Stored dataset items
#####

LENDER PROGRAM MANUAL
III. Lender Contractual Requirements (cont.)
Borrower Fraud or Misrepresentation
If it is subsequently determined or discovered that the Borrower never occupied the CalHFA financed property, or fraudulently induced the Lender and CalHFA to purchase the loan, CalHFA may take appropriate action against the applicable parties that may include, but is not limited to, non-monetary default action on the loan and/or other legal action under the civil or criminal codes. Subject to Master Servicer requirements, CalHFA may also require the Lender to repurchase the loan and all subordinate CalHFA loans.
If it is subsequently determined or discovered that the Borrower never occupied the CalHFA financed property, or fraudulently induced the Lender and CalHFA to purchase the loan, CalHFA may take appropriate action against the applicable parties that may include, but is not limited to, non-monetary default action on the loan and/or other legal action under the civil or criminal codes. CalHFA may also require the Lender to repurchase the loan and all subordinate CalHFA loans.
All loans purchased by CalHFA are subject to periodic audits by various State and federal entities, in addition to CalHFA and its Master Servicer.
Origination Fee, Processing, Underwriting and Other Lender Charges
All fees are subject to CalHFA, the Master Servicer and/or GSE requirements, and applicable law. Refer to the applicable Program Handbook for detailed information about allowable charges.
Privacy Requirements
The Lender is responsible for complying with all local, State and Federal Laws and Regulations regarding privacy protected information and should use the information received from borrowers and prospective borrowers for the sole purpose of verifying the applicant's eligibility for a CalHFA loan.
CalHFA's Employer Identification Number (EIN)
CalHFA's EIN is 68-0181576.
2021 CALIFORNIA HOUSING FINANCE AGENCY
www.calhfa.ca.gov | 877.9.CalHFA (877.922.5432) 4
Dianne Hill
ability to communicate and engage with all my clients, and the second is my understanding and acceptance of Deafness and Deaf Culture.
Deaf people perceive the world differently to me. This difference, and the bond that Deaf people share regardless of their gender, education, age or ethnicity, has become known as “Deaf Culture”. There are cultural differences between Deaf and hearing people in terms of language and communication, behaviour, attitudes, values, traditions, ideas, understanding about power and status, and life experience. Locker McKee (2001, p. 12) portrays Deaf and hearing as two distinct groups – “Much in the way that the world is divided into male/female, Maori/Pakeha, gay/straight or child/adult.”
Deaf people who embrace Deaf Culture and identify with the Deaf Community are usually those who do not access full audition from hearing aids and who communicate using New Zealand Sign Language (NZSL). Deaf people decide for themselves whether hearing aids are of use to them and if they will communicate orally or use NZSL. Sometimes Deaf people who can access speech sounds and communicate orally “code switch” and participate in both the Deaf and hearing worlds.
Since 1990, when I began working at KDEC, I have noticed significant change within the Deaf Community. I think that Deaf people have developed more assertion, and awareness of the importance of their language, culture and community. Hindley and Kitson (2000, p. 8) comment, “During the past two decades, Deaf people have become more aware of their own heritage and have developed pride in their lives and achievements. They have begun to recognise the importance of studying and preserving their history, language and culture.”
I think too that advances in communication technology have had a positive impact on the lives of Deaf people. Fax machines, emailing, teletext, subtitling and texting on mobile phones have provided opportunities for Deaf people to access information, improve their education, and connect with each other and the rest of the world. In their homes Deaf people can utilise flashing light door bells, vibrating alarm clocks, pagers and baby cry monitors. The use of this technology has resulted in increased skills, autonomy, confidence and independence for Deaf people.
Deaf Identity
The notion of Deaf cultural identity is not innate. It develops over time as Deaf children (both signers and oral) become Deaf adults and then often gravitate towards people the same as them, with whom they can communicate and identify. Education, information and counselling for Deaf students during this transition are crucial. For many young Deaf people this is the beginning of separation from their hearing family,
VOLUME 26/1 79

#####

Copy every entry exactly. Leave nothing out.

TASK OUTPUT
LENDER PROGRAM MANUAL
III. Lender Contractual Requirements (cont.)
Borrower Fraud or Misrepresentation
If it is subsequently determined or discovered that the Borrower never occupied the CalHFA financed property, or fraudulently induced the Lender and CalHFA to purchase the loan, CalHFA may take appropriate action against the applicable parties that may include, but is not limited to, non-monetary default action on the loan and/or other legal action under the civil or criminal codes. Subject to Master Servicer requirements, CalHFA may also require the Lender to repurchase the loan and all subordinate CalHFA loans.
If it is subsequently determined or discovered that the Borrower never occupied the CalHFA financed property, or fraudulently induced the Lender and CalHFA to purchase the loan, CalHFA may take appropriate action against the applicable parties that may include, but is not limited to, non-monetary default action on the loan and/or other legal action under the civil or criminal codes. CalHFA may also require the Lender to repurchase the loan and all subordinate CalHFA loans.
All loans purchased by CalHFA are subject to periodic audits by various State and federal entities, in addition to CalHFA and its Master Servicer.
Origination Fee, Processing, Underwriting and Other Lender Charges
All fees are subject to CalHFA, the Master Servicer and/or GSE requirements, and applicable law. Refer to the applicable Program Handbook for detailed information about allowable charges.
Privacy Requirements
The Lender is responsible for complying with all local, State and Federal Laws and Regulations regarding privacy protected information and should use the information received from borrowers and prospective borrowers for the sole purpose of verifying the applicant's eligibility for a CalHFA loan.
CalHFA's Employer Identification Number (EIN)
CalHFA's EIN is 68-0181576.
2021 CALIFORNIA HOUSING FINANCE AGENCY
www.calhfa.ca.gov | 877.9.CalHFA (877.922.5432) 4
Dianne Hill
ability to communicate and engage with all my clients, and the second is my understanding and acceptance of Deafness and Deaf Culture.
Deaf people perceive the world differently to me. This difference, and the bond that Deaf people share regardless of their gender, education, age or ethnicity, has become known as “Deaf Culture”. There are cultural differences between Deaf and hearing people in terms of language and communication, behaviour, attitudes, values, traditions, ideas, understanding about power and status, and life experience. Locker McKee (2001, p. 12) portrays Deaf and hearing as two distinct groups – “Much in the way that the world is divided into male/female, Maori/Pakeha, gay/straight or child/adult.”
Deaf people who embrace Deaf Culture and identify with the Deaf Community are usually those who do not access full audition from hearing aids and who communicate using New Zealand Sign Language (NZSL). Deaf people decide for themselves whether hearing aids are of use to them and if they will communicate orally or use NZSL. Sometimes Deaf people who can access speech sounds and communicate orally “code switch” and participate in both the Deaf and hearing worlds.
Since 1990, when I began working at KDEC, I have noticed significant change within the Deaf Community. I think that Deaf people have developed more assertion, and awareness of the importance of their language, culture and community. Hindley and Kitson (2000, p. 8) comment, “During the past two decades, Deaf people have become more aware of their own heritage and have developed pride in their lives and achievements. They have begun to recognise the importance of studying and preserving their history, language and culture.”
I think too that advances in communication technology have had a positive impact on the lives of Deaf people. Fax machines, emailing, teletext, subtitling and texting on mobile phones have provided opportunities for Deaf people to access information, improve their education, and connect with each other and the rest of the world. In their homes Deaf people can utilise flashing light door bells, vibrating alarm clocks, pagers and baby cry monitors. The use of this technology has resulted in increased skills, autonomy, confidence and independence for Deaf people.
Deaf Identity
The notion of Deaf cultural identity is not innate. It develops over time as Deaf children (both signers and oral) become Deaf adults and then often gravitate towards people the same as them, with whom they can communicate and identify. Education, information and counselling for Deaf students during this transition are crucial. For many young Deaf people this is the beginning of separation from their hearing family,
VOLUME 26/1 79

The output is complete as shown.